Future research is also needed to disambiguate the tentative self-report stress and cognitive anhedonia effects observed here. One possibility, for example, is that the 104 participants we recruited were not enough to detect an effect of transference from CBM training to other measures (the size of which is unknown). Given the complexity of any mechanism through which a computerised task could shift the perception of faces and then influence behaviour, it is likely that a larger sample is necessary. While it could be argued that if such a large group of individuals is warranted to detect an effect, that effect is likely too small to be clinically useful, we would argue that even tiny effects can indeed be meaningful (e.g., cancer intervention studies often identify very small effects which can have a meaningful impact at a population level).
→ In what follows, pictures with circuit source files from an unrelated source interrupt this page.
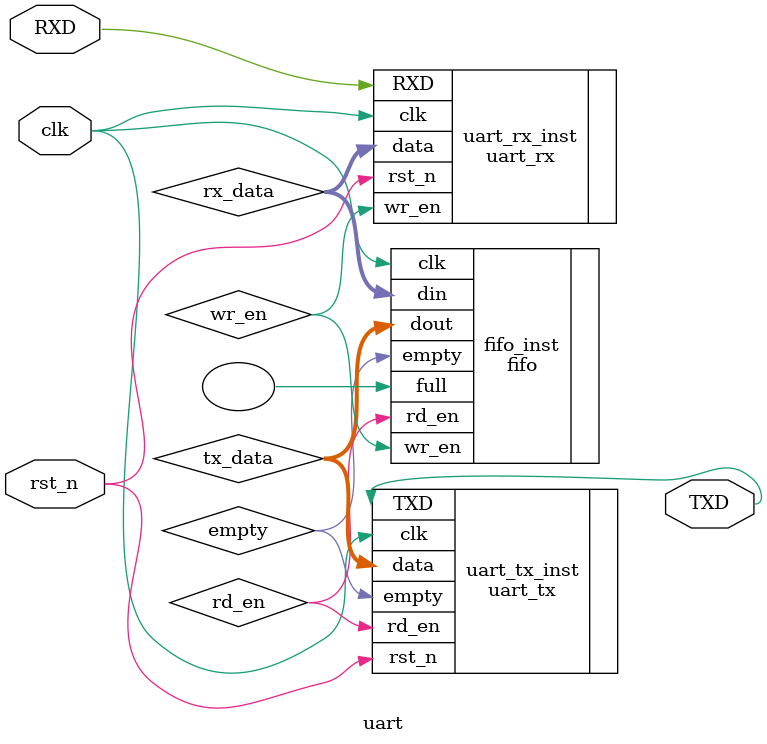
<source format=v>
`timescale 1ns / 1ps


module uart(
  
  input   wire           clk,
  input   wire           rst_n,
  input   wire           RXD,
  output   wire           TXD
);

  wire     [7:0]    rx_data;
  wire           wr_en;
  wire           rd_en;
  wire     [7:0]    tx_data;
  wire           empty;
  
  uart_rx uart_rx_inst(
  
  .clk        (clk  ),
  .rst_n        (rst_n),
  .RXD        (RXD  ),
  .data        (rx_data),
  .wr_en        (wr_en)
);
  
  fifo fifo_inst (
  .clk(clk),  // input wire wr_clk
  .din(rx_data),        // input wire [7 : 0] din
  .wr_en(wr_en),    // input wire wr_en
  .rd_en(rd_en),    // input wire rd_en
  .dout(tx_data),      // output wire [7 : 0] dout
  .full(),      // output wire full
  .empty(empty)    // output wire empty
);
  
  uart_tx uart_tx_inst(
  
  .clk        (clk  ),
  .rst_n        (rst_n  ),
  .empty        (empty  ),
  .data        (tx_data),
  .rd_en        (rd_en  ),
  .TXD        (TXD  )
);

endmodule

</source>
Another explanation for our small effects is that while one week was long enough to induce a change in bias, it may not have been long enough to observe corresponding changes in mood. For instance, positive interpretation alone may not be enough – it may be that individuals need to go out into the world and use this new framework to have personal, positive experiences that gradually improve mood, and this process may take longer than one week.

Overall, this CBM procedure may have limited impact on clinically-relevant symptoms. However, the small effects observed still warrant future study in larger and clinical samples. Given the large impact and cost of mood disorders on the one hand, and the relatively low cost of providing CBM training on the other, clarifying whether even small effects exist is likely worthwhile. Even if this procedure fails to result in clinical improvement, documenting and understanding the different steps in going from basic scientific experimentation to intervening in clinical samples is crucial for both the scientific field and the general public to know. The current study is part of a body of research which should encourage all individuals who are directly or indirectly impacted by depression or other mood disorders. Novel approaches towards understanding, preventing, and treating these disorders are constantly being investigated, meaning that we can be hopeful for a reduction in the devastating impact they currently have in the not so distant future.